Mark Mackey has participated in TV Convergence as the new GM of Free Wheel

On TV and videoA column that explores opportunities and challenges in advanced TV and video.

Mark Mackie took on the role of general manager at Freewheel at an industry-wide inflection point.

The advent of streaming and programmatic campaign activation has made TV inventory the home of alternative dolls. As listeners fragment, the TV industry must evolve beyond the traditional direct I / O model to support the thousands of buyers who have thousands of places to buy TV inventory, according to McKee.

To keep pace, publishers need new ways to combine their inventory and transactions – and they need the right technology to connect with buyers and take advantage of streaming growth.

“The antidote to fragmentation,” he says, is connecting the endpoints through fluidity between content, audiences and purchasing methods. And the cost of streaming goes hand-in-hand with addressability.

To make TV convergence a reality, McKee plans to strengthen Freehill’s role in the ecosystem as a player in cross-platform TV standardization and automation, while drawing a solid line between the company’s technology and media solutions.

Mackie talks to AdExchange.

AdExchanger: How has the company changed since you joined FreeWheel in 2018?

Mark MCKEE: In the last four years, we’ve evolved from a software company to a monetization solution platform. Our role has grown beyond ad serving and campaign stewardship – these are important and necessary, but they are point solutions.

As a platform, we need to work seamlessly with every technology and solution in the market, including working with various data and measurement providers in addition to SSPs and DSPs. This puts Freewheel in a position to support the evolution of the TV industry towards automation.

Will your leadership continue or will it pivot the freewheel business strategy?

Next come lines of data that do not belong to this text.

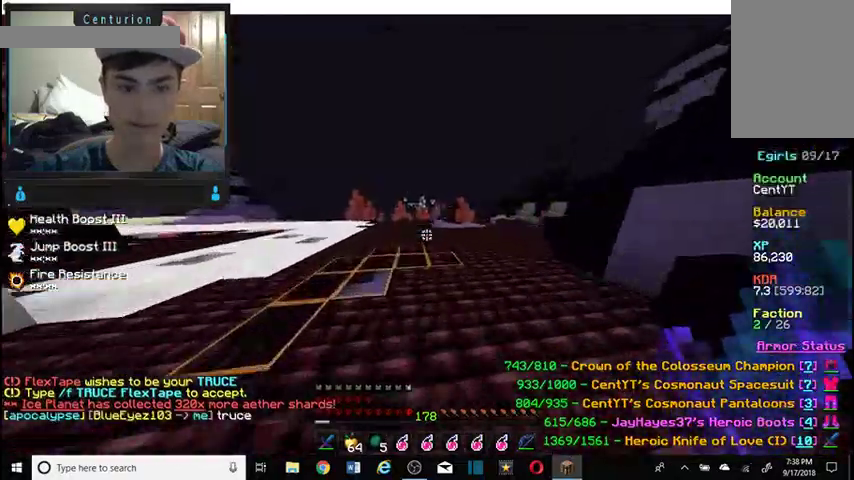
Gameplay with keyboard and mouse; each line is a JSON object with the keys and mouse buttons held at the frame after it. "events" lists presses ("down") and releases ("up") of "a", "d", "s", "w", "mouse_left" and "mouse_right" between this image and that frame as [ms after this image, input, new state], when the widget could be followed in between. "mouse_left", "mouse_right" = the "left", "right" buttons of the "mouse" list. No other keys are recorded. Fast repeated clicks can show as one long hold. Mouse movement is not recorded.
{"keys": ["w"], "mouse": [], "events": []}
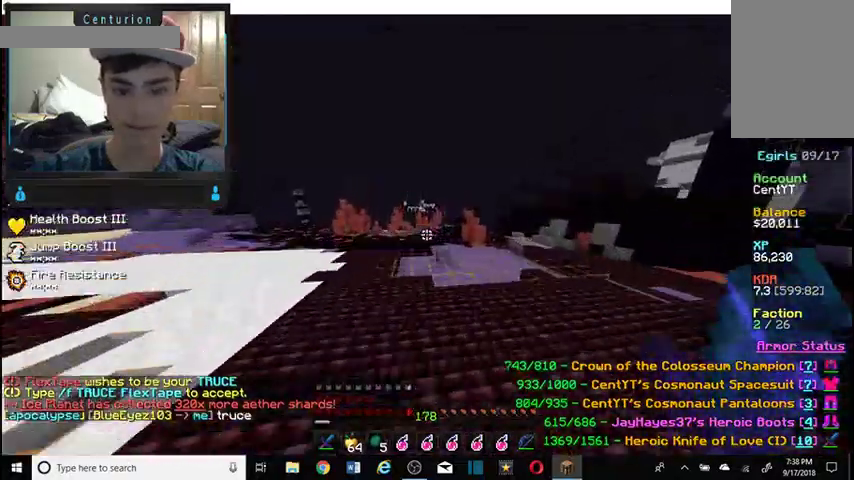
{"keys": [], "mouse": [], "events": [[367, "w", "up"]]}
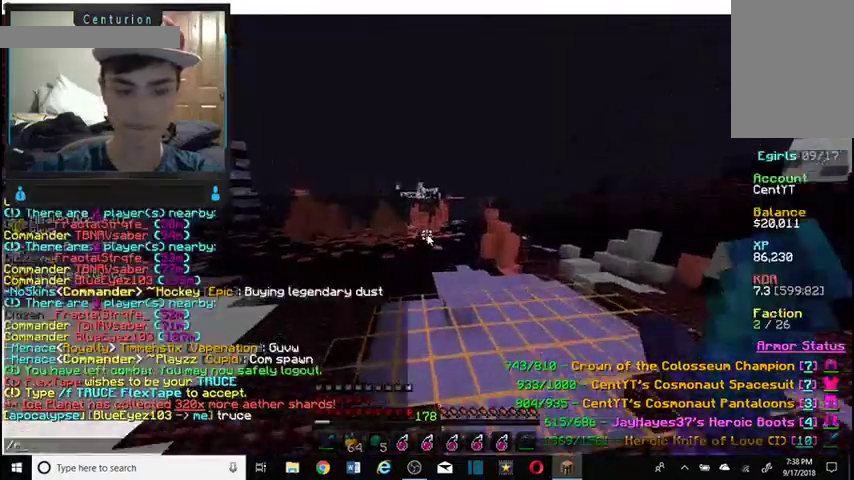
{"keys": ["a"], "mouse": [], "events": [[67, "w", "down"], [267, "w", "up"], [434, "a", "down"]]}
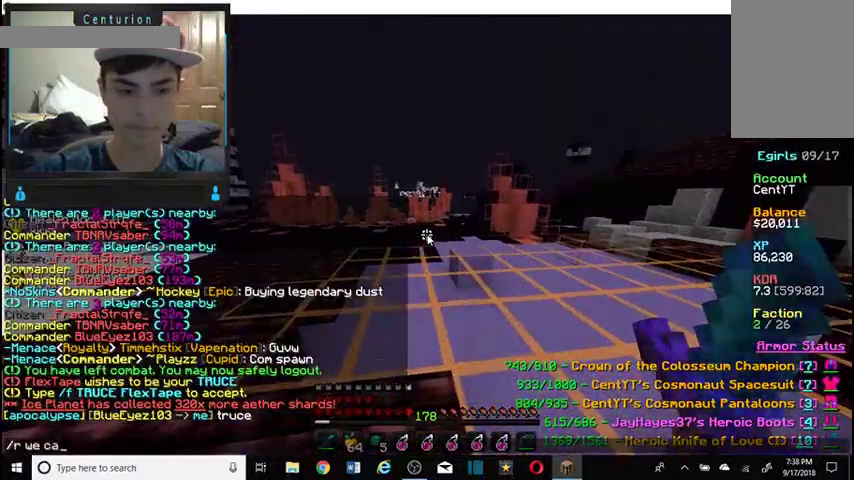
{"keys": ["w"], "mouse": [], "events": [[100, "a", "up"], [300, "w", "down"]]}
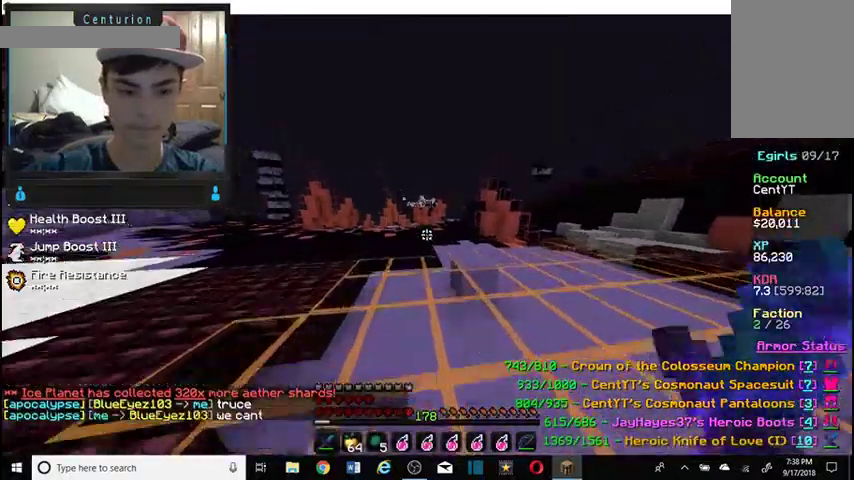
{"keys": [], "mouse": [], "events": [[367, "w", "up"]]}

Our focus as a company does not change much. FreeWheel has always been seen as a software company. But we want to clarify our role in the ecosystem for our customers and help change the perspective of what it means to be a platform company, which needs more than just one-off type solutions.

This is a significant change, but not a departure from what we are already doing.

Kicker AudienceXpress Rebrand Tie in this transformation?

Freewheel Media is now AudienceExpress.

This is actually FreeWheel’s own division – there was confusion about our branding, so how we make sure it’s clear about the roles we play across the ecosystem is restructuring.

AudienceXpress uses FreeWheel’s software, but it’s more about media solutions than selling software. This is mostly a managed service. In some cases, we can programmatically, but this is a very different business model and market offer, which is why it is important to brand them separately.

How does Freewheel differentiate its CTV strategy from its linear addressable model?

Our Strata software links to integrated TV inventory to bring the same workflow mechanism into over-the-top video. It allows buyers to create a plan for growing reach based not only on linear CTV and all the inventory available to them in the digital environment.

In terms of addressability, we’re underpinning for publishers. Many of our premium publishers have invested in addressable scales much more than in the past due to splitting. We’ve anchored the core technology that combines multiple MVPDs and endpoints into one decision-making engine. And we’re doing this by collaborating with data providers like Canoe in addition to MVPD and programmers to help publishers aggressively consolidate their inventory.

Does Freewheel have to match the addressable linear with its CTV capabilities?

Yes – we need to be able to do both. Our clients are asking us to come together on both buying and selling.

The challenge is fragmentation and working multiple paths. We need to make progress in supporting CTV, but we also need to make progress in monetizing CTV and building the right partnership to be able to consider all the new endpoints that have arisen in addition to the traditional ones. Not to mention all the investments in our product and engineering teams to make this happen.

What is the biggest misconception of the current TV ecosystem?

Everything that works for display works for premium video.

Marketers who go to TV with digital media strategies are probably working out of fear because they see themselves as part of a race. [of the purchase funnel]. Digital displays generate billions of impressions every day, but TV has a much more limited amount of inventory and an audience that expects a more preserved experience. [with a light ad load].

Inventory deficits create different rules – it creates yield management strategies for TVs, very different from digital, so the biggest part of the parallel damage to the TV ecosystem is the idea that old tried and true methods will immediately apply to premium video only because they are different. Worked in the media sector.

This interview has been edited and summarized.